Monday, August 29, 2011

New P.R. focus: "Missionary Media Initiative"

This anonymous report is circulating around the Internet

I wanted to report in about my experience in church today. The bishop called a rather impromptu 2nd hour meeting, and asked that all over age 14 attend, rather than go to their regular sunday school classes.

Here are my notes:

The focus of the meeting was about profiles. Our stake (and who knows how many others) had a training yesterday with Elder Wright about the "new intiative."
Basically, we're all to "sign up" and have our profiles in to by 9/15. There was no mention about monetary assessments. We will have another ward meeting on 9/18.

The bishop did a PowerPoint presentation to outline the content of yesterday's training. Basically, the church has a "perception problem"! A study (or studies) done in 2009 and involving focus groups showed that others perceive mormons as weird, secretive (28%), cultish (39%), sexist (20%), controlling (38%), conservative (38%), pushy (9%), anti-gay (24%), and family-oriented (44%), among other things. The studies also showed that if people were introduced to individual mormons and got to know them, their negative perceptions softened.
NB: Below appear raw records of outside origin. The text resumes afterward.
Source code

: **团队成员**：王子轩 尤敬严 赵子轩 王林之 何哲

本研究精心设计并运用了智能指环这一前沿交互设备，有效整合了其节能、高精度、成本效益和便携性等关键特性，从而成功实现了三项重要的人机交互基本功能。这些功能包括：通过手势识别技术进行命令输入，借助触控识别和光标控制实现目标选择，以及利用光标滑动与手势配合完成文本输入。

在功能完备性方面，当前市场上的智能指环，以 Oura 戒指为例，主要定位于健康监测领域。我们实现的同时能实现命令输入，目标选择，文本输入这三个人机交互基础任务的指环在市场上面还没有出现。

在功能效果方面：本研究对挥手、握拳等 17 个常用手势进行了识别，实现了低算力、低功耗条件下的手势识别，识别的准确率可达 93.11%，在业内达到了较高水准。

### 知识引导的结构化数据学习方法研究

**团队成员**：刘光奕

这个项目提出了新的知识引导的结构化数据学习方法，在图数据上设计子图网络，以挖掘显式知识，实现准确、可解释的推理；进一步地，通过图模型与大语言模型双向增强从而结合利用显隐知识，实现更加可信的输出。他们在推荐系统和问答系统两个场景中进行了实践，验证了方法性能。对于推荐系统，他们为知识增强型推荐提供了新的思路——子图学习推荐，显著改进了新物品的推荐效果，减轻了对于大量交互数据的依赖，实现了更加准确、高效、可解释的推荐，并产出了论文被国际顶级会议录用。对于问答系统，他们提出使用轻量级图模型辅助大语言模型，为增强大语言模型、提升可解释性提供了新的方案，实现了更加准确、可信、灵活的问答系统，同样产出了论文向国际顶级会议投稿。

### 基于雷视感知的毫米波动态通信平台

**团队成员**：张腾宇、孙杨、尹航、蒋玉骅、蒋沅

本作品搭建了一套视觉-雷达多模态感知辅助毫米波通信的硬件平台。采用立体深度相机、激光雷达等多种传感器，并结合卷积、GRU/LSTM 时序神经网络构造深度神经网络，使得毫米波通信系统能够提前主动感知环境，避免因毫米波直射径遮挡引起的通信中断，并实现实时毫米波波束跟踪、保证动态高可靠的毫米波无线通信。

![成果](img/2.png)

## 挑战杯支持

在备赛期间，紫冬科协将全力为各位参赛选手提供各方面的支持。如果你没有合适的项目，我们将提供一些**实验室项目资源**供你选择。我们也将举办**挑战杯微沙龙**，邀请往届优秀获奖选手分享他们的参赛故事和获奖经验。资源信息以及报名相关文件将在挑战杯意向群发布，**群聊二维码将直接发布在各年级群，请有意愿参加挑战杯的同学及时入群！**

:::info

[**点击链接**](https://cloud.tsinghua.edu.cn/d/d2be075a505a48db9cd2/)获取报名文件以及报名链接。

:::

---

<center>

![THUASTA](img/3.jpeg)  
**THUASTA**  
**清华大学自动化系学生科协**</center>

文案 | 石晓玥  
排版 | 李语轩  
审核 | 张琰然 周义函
Two PR firms have been hired, and the church is rolling out a "Missionary Media Initiative" starting in October. It'll start out in 8 areas -- San Antonio/Austin, TX; Indianapolis/Ft. Wayne, IN; Omaha, Lincoln-Hastings, NB; Seattle-Tacoma, WA; Spokane, WA; Denver, CO; Atlanta, GA, and Phoenix, AZ.

The initiative, to run from October through mid-March, will involve 30-second TV ads and signage on billboards, buses, etc. In the Phoenix area alone, they're planning to use 30 billboards! The other focus of the initiative is, of course, social media--FaceBook, YouTube, and Twitter.

Originally the focus of the profiles was to be those 18+, but as of yesterday that's been changed to 14+.

When you go to to enter/finish your profile (up to 2500 words), "screeners" will go over it to make sure that you don't put in personally-identifiable information like last name, geographic area, kids' names, etc. [Several members of my ward said during the comment period that they'd had technical difficulties, and couldn't figure out how to satisfy the screeners' requests and have their profiles accepted.] People can search for profiles by inputting first name, ethnicity, location, etc.

We can go to [] to learn more.

Our ward is going to order cards for members to distribute, and it was suggested that we could write down our facebook page or url on them if we wanted.

One friend, who is one of the church's Arizona spokespersons, said that to her the real desire of the program is to show that our positive behaviors are related to our desire to follow Jesus Christ. For example, lots of folks think mormons are "nice," and the church would like to tie that to living a belief system.


I decided not to share my concerns about profile ownership during the public meeting, but afterward shared with the bishop and one of his counselors (I told them that this was a "dealbreaker" for me). My point to them was that not being able to own your profile or remove it would be confirmatory of the perception of the church as controlling and pushy. They agreed that this was a problematic issue, and told me that they would share the feedback/try to get clarification.

Frankly, I can see that being able to say that I'm what would be termed a "liberal mormon" and that to me it's tied to living my belief system would be refreshing!!--but who knows if it would pass the screeners.

P.S. My visiting teachers came just as I was finishing this, and we had quite a lively discussion. One was in primary today and missed the presentation, but she expressed reservations about participating. The other was even more vocal about not wanting to be "out there." She is very much in the pocket and wants to be a team player, but was bothered both by the expectation that 100% of us participate in the mormon.orginitiative, and by what she feels is a threat to her privacy. The plot thickens!

1 comment:

Jessica said...

You made me curious enough to go search for the term "democrat", and a whole page full of profile pictures came up. Same for "liberal". Some folks even owned up to being gay. My guess is, if you keep the tone upbeat and the vocabulary orthodox, you can lay claim to your affiliations and tendencies without incurring the screeners' ire.
With regard to the profile ownership issue, I have no solution for you.